= What you should do =
Write out exactly the lines of the material below, beginning at the top and ending at the line that contains "todo, los vecinos a veces abusan y".

** Opening Given entries block **

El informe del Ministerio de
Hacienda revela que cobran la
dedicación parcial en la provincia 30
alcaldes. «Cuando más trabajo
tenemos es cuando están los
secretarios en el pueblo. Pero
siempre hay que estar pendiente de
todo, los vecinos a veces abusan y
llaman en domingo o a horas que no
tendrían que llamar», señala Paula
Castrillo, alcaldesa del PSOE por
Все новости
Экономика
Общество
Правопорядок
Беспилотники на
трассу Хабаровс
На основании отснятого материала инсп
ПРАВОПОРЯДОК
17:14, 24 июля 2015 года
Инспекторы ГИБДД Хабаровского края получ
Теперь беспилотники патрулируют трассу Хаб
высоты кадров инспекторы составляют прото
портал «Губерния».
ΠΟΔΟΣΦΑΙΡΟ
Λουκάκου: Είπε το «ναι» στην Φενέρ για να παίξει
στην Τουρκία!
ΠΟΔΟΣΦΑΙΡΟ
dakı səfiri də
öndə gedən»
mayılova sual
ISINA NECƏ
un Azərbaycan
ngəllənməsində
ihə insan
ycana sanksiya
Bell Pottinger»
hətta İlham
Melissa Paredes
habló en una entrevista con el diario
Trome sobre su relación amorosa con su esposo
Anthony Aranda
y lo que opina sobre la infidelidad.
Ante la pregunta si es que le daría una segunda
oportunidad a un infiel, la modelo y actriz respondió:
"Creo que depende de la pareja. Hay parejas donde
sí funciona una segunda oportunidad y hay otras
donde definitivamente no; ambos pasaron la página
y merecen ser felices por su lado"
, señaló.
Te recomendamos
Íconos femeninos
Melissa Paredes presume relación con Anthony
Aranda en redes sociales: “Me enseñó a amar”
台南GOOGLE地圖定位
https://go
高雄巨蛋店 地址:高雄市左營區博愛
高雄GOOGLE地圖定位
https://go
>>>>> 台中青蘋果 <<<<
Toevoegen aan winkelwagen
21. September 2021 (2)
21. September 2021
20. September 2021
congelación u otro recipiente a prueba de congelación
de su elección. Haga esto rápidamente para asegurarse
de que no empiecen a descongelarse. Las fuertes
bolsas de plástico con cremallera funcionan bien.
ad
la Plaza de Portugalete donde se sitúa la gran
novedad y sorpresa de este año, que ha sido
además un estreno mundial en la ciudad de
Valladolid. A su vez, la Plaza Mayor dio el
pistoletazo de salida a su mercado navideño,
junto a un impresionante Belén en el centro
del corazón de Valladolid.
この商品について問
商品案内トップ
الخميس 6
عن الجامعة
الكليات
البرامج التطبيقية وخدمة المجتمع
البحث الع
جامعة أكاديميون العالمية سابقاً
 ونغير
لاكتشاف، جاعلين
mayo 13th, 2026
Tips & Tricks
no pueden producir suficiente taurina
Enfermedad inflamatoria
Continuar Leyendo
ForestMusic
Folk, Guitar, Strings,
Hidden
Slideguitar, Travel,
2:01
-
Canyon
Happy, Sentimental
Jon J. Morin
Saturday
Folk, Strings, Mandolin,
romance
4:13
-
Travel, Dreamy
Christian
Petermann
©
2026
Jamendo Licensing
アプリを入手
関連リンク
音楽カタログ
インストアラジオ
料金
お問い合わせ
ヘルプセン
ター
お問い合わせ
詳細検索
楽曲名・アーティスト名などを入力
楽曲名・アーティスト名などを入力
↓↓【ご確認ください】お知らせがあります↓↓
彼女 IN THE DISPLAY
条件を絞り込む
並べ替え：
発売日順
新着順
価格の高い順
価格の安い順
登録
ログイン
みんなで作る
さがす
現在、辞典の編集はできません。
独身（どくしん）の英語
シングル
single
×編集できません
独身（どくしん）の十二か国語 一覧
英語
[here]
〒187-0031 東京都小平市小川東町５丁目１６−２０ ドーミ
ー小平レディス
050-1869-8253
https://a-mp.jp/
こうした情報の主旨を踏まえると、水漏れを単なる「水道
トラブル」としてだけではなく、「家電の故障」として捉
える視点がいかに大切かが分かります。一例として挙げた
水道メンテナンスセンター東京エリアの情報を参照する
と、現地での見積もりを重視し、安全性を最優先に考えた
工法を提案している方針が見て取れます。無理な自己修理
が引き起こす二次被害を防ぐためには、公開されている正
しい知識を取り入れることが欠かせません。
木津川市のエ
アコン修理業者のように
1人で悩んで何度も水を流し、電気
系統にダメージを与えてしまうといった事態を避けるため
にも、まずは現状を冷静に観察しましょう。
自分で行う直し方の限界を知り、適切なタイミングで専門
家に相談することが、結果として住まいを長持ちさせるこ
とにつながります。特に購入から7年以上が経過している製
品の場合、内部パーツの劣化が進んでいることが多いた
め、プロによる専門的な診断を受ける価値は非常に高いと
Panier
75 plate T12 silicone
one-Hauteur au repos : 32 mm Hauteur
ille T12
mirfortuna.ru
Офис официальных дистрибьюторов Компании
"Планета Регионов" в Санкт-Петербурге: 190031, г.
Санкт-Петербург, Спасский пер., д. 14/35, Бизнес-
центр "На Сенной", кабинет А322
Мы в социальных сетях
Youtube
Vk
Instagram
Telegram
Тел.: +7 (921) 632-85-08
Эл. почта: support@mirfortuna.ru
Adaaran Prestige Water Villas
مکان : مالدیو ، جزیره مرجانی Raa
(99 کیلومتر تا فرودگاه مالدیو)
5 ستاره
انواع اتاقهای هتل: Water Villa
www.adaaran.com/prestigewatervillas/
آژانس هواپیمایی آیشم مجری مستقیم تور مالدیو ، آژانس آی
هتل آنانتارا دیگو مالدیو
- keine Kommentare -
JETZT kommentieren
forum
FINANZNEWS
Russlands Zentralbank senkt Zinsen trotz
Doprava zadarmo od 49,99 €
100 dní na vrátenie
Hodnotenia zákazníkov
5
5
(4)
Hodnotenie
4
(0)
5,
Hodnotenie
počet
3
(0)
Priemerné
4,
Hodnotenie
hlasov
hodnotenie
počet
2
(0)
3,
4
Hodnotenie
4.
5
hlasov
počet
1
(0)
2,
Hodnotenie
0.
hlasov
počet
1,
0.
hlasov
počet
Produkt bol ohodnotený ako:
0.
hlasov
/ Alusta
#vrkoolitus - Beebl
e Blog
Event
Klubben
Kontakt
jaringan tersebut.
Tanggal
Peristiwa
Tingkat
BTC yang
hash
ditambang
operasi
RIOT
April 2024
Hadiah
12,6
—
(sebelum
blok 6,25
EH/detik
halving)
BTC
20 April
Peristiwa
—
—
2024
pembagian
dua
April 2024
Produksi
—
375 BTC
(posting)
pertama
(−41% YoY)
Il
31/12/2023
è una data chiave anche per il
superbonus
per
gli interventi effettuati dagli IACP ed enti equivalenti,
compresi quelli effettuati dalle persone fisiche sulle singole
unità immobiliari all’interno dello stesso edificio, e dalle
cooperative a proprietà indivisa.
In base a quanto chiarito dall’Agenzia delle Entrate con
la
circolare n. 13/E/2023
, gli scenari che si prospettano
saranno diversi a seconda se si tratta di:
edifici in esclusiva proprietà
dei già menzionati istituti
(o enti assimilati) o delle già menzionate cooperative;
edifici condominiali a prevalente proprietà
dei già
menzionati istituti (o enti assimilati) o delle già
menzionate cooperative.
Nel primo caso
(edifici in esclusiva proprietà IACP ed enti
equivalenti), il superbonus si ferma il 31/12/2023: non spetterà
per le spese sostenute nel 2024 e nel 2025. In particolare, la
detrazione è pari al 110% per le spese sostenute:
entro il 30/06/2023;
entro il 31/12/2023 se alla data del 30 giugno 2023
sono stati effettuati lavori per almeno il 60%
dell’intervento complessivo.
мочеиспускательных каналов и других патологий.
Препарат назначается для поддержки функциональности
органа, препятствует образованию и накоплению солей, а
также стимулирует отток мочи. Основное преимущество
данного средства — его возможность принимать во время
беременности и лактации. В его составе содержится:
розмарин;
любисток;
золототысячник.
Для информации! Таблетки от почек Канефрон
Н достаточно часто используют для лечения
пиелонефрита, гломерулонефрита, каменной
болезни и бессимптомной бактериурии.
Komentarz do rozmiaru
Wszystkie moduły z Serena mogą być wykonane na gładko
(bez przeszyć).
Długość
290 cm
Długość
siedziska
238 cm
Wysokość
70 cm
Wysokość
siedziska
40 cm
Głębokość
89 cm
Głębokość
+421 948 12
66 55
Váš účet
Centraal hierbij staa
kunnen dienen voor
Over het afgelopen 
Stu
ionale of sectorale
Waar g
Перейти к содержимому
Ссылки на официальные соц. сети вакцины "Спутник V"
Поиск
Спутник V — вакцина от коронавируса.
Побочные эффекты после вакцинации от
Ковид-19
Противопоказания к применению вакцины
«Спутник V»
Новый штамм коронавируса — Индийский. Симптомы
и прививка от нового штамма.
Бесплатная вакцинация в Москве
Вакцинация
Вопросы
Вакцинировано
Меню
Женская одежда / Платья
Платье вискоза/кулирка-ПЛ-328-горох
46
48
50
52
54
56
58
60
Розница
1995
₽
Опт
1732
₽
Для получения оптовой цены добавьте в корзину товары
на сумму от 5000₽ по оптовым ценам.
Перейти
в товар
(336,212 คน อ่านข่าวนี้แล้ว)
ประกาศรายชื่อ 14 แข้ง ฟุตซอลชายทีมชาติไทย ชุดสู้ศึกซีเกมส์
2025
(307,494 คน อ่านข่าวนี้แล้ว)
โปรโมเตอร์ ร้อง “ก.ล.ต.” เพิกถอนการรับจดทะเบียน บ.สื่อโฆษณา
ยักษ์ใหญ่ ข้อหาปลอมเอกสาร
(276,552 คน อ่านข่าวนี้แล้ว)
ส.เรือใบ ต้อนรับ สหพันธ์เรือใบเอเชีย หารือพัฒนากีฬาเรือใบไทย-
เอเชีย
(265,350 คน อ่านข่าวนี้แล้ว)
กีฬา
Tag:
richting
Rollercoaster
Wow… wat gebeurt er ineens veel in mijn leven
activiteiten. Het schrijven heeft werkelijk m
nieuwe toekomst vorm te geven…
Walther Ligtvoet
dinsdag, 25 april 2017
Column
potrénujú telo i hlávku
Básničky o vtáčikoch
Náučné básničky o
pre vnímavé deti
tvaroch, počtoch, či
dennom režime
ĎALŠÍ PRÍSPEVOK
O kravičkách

** Closing Given entries block **

= The answer =
El informe del Ministerio de
Hacienda revela que cobran la
dedicación parcial en la provincia 30
alcaldes. «Cuando más trabajo
tenemos es cuando están los
secretarios en el pueblo. Pero
siempre hay que estar pendiente de
todo, los vecinos a veces abusan y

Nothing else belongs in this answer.